The child had never forgotten that sight, its impression had sunk deep into his nature; somehow it had become symbolic for him of loyalty to one's chosen purpose in life. As he had once asked permission to kiss his father's hands, so, when there was no one in the room to watch him, he had stolen up and smoothed his hands with reverence against the cushions of the chair where the old grey head had last rested—but he had never sat there. After the old man's death, all things in that room became objects for his veneration. It was just this capacity in the small boy for hero-worship which his mother never tried to understand; so he kept his secret, and thus began the breach which was presently to widen. From that day Granger had pledged himself, when he should become a man, to go in search of his father and to inherit his quest; and to such a nature as Granger's that childish pledge was binding. He could never be persuaded that his father was dead; he always spoke and thought of him as a soldierly fair-haired man, living in a desirable land hard by a garden, like to that of the isle near Puna, which had herbs and flowers and trees of gold and silver, one who was an honoured guest in the emperor's house where the meanest utensils were of silver and copper for strength. At first, when only he and his mother were left, he had spoken to her of these fancies; but she had shown herself more and more averse to their mention, so he had learnt to keep his longings to himself.

His mother was a practical woman, born of a race of lawyers and diplomatists. Hence she coveted above all things for her son, as she had done for his father before him, the certainties of life—social recognition and a banking-account; she had no sympathy with theories, however heroic, or with any kind of success which was not obvious and within hand-stretch. She was one of those safe people who always choose to-day's salary, if it be promptly paid, in preference to the more generous triumph of a to-morrow which may never come. She was wisely parsimonious in all things and, daring nothing herself, had no patience with natures which were more courageous. Much of her own money, and all of her husband's, had been spent by him in his fruitless explorations of Guiana. Now that he was gone, she discreetly invested what was left of her fortune, and deprived herself of all luxuries, so that when the time should come, her boy should have his chance in life unembarrassed by his father's previous reckless expenditures.

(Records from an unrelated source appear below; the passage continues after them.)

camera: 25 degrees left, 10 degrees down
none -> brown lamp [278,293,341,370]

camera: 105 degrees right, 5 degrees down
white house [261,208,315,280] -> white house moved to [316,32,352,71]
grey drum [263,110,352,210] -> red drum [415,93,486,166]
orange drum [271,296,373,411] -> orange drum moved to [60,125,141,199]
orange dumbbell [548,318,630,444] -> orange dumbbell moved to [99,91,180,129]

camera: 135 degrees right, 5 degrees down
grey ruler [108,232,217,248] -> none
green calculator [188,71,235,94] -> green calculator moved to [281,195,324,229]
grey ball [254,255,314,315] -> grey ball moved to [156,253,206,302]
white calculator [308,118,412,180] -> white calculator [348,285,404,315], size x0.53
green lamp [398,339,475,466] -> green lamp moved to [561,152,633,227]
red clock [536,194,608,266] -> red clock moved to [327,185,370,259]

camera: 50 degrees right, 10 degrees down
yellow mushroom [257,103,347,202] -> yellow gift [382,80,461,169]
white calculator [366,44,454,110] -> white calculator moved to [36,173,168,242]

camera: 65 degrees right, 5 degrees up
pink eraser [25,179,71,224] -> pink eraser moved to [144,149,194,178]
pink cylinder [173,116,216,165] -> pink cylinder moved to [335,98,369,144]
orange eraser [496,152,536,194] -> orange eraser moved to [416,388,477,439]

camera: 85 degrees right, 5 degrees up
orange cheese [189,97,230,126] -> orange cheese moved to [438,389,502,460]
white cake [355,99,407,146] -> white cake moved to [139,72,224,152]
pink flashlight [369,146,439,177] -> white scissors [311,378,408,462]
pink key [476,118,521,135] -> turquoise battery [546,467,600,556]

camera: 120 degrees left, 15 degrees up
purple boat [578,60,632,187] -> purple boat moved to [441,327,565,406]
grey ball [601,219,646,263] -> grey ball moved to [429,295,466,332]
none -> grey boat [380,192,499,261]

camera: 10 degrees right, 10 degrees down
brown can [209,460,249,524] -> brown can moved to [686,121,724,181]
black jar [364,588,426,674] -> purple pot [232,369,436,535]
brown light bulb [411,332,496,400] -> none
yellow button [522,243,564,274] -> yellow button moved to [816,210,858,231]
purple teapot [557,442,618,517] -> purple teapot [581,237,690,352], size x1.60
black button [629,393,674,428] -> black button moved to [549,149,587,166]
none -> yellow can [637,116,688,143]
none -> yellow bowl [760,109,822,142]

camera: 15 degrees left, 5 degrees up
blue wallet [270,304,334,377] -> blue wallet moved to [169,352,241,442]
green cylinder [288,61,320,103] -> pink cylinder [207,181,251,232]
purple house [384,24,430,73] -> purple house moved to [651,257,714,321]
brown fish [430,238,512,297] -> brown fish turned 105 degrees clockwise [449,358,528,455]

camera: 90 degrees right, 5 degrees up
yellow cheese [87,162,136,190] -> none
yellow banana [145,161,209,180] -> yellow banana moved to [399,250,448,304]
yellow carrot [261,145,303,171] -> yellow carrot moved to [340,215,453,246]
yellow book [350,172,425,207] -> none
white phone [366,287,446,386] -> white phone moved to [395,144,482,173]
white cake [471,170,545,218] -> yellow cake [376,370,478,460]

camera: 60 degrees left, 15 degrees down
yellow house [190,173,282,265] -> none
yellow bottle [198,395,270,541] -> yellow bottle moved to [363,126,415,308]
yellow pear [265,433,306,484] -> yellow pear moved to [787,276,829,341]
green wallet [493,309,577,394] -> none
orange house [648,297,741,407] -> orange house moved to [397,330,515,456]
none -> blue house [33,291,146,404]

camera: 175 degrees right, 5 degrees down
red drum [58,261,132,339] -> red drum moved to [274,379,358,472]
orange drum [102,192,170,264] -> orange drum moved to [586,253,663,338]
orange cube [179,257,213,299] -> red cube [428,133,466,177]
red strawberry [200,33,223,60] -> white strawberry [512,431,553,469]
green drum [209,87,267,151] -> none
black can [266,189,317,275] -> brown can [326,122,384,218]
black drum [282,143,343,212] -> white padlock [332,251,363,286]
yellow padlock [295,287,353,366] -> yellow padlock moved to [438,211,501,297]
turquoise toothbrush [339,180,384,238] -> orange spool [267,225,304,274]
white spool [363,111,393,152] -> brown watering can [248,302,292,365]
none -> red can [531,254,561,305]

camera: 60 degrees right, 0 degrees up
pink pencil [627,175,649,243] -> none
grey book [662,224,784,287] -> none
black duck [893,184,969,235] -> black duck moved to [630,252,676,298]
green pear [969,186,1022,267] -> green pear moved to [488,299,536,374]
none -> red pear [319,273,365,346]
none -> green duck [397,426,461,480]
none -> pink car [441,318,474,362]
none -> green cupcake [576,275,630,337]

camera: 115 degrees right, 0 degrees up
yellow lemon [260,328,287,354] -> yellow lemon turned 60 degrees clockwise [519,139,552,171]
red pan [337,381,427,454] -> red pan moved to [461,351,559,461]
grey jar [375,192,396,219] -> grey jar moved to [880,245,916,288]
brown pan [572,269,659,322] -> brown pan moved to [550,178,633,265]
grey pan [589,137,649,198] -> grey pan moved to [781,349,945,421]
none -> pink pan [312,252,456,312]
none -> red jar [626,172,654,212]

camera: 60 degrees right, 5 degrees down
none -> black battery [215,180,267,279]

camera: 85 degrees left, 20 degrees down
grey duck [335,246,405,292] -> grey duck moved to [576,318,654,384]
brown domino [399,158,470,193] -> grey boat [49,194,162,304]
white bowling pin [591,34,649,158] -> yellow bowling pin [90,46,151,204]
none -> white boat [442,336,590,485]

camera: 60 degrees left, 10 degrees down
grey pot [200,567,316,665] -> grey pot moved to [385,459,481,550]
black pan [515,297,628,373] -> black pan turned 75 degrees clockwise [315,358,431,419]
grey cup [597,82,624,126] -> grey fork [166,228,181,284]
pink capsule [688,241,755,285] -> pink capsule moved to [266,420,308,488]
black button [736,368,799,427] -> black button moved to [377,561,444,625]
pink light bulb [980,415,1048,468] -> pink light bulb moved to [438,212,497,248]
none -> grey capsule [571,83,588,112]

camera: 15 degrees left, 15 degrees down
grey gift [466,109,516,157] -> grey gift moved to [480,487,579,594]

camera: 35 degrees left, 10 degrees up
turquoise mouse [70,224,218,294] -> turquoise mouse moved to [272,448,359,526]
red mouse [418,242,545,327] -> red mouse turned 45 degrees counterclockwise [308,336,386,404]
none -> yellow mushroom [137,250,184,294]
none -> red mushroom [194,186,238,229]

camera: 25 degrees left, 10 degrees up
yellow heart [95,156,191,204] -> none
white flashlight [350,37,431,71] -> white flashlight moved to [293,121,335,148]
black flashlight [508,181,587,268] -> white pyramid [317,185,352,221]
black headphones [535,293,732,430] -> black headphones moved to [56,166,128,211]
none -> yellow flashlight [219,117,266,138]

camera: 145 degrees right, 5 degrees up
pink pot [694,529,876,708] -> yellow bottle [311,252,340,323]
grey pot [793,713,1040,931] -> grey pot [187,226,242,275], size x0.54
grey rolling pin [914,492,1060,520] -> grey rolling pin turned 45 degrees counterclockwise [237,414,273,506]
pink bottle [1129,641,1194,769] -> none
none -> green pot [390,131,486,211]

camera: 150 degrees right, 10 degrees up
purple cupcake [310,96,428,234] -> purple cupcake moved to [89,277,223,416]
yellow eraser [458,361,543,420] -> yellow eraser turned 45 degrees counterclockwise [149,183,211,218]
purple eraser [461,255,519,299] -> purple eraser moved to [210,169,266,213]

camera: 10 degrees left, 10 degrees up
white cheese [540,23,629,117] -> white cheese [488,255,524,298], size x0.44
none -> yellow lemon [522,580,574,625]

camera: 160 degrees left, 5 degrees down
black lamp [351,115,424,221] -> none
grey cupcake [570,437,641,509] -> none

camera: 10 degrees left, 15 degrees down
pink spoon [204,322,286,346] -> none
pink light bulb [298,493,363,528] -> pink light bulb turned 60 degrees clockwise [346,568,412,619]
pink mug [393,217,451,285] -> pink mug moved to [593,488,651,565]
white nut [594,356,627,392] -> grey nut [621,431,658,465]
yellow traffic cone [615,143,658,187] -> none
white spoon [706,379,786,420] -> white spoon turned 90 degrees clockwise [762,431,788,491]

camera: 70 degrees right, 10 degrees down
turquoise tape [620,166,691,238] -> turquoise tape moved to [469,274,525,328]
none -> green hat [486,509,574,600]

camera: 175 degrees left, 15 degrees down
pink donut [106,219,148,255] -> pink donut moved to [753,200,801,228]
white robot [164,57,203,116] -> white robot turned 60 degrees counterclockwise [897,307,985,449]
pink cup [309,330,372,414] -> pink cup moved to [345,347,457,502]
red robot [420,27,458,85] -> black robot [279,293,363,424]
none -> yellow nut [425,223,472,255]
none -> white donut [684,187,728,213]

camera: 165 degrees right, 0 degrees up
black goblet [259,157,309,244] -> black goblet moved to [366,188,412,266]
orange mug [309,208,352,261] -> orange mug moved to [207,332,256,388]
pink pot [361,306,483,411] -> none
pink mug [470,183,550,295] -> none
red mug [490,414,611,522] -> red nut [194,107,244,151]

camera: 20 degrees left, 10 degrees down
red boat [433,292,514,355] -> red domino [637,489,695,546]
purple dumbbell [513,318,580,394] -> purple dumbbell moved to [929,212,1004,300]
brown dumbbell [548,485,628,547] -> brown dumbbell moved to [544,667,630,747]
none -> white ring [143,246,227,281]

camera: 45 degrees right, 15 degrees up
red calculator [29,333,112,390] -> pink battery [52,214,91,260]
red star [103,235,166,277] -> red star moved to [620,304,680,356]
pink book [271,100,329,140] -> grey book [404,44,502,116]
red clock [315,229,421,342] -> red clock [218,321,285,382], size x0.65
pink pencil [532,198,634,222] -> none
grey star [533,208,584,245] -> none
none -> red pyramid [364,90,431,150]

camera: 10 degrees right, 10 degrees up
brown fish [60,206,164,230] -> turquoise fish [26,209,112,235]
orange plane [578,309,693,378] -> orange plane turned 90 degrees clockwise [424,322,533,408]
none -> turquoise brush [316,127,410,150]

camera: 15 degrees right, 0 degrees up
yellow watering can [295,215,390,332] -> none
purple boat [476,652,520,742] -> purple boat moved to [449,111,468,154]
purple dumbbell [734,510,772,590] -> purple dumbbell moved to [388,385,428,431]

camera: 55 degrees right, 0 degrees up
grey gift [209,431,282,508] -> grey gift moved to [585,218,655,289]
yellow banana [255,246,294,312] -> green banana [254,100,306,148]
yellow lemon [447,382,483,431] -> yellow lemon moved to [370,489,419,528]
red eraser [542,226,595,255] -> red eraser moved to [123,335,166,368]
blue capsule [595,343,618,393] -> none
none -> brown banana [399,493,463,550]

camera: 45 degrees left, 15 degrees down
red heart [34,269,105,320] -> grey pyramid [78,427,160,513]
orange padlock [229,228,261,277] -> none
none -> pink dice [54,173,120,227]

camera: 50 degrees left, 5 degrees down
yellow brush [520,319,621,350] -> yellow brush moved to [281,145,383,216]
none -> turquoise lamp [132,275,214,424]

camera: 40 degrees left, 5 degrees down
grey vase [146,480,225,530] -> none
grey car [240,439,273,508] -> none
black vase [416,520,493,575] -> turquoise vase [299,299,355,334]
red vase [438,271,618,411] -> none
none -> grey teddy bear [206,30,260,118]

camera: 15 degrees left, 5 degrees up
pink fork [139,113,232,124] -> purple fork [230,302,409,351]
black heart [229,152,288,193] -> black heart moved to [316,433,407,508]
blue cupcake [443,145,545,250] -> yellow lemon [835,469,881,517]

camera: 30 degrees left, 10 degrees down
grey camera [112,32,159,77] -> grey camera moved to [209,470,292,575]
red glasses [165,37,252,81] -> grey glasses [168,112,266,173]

She was proud of her son, for he was handsome; but she never realised that half a day of spoken love and sympathy can purchase more friendship than twenty years of benefits punctually and dutifully conferred—still less did she recognise the necessity for a mother consciously to cultivate a friendship with her boy. Not that she was ungentle; she craved his affection, but she made the mistake of demanding it as her right—all of which is the same as saying that she was mentally insensitive, and was unaware that with thoughtful people the road to the heart must first lead through the mind; of people's minds she was incurious. She gave her son the kind of education which befits men to inherit rather than to earn. His wishes were never consulted; nor even when he went to university was he given any choice. Like a dumb brute beast he was goaded forward without knowledge of his destination, and was expected to be grateful to the hand which kept him moving, and prevented him from turning aside.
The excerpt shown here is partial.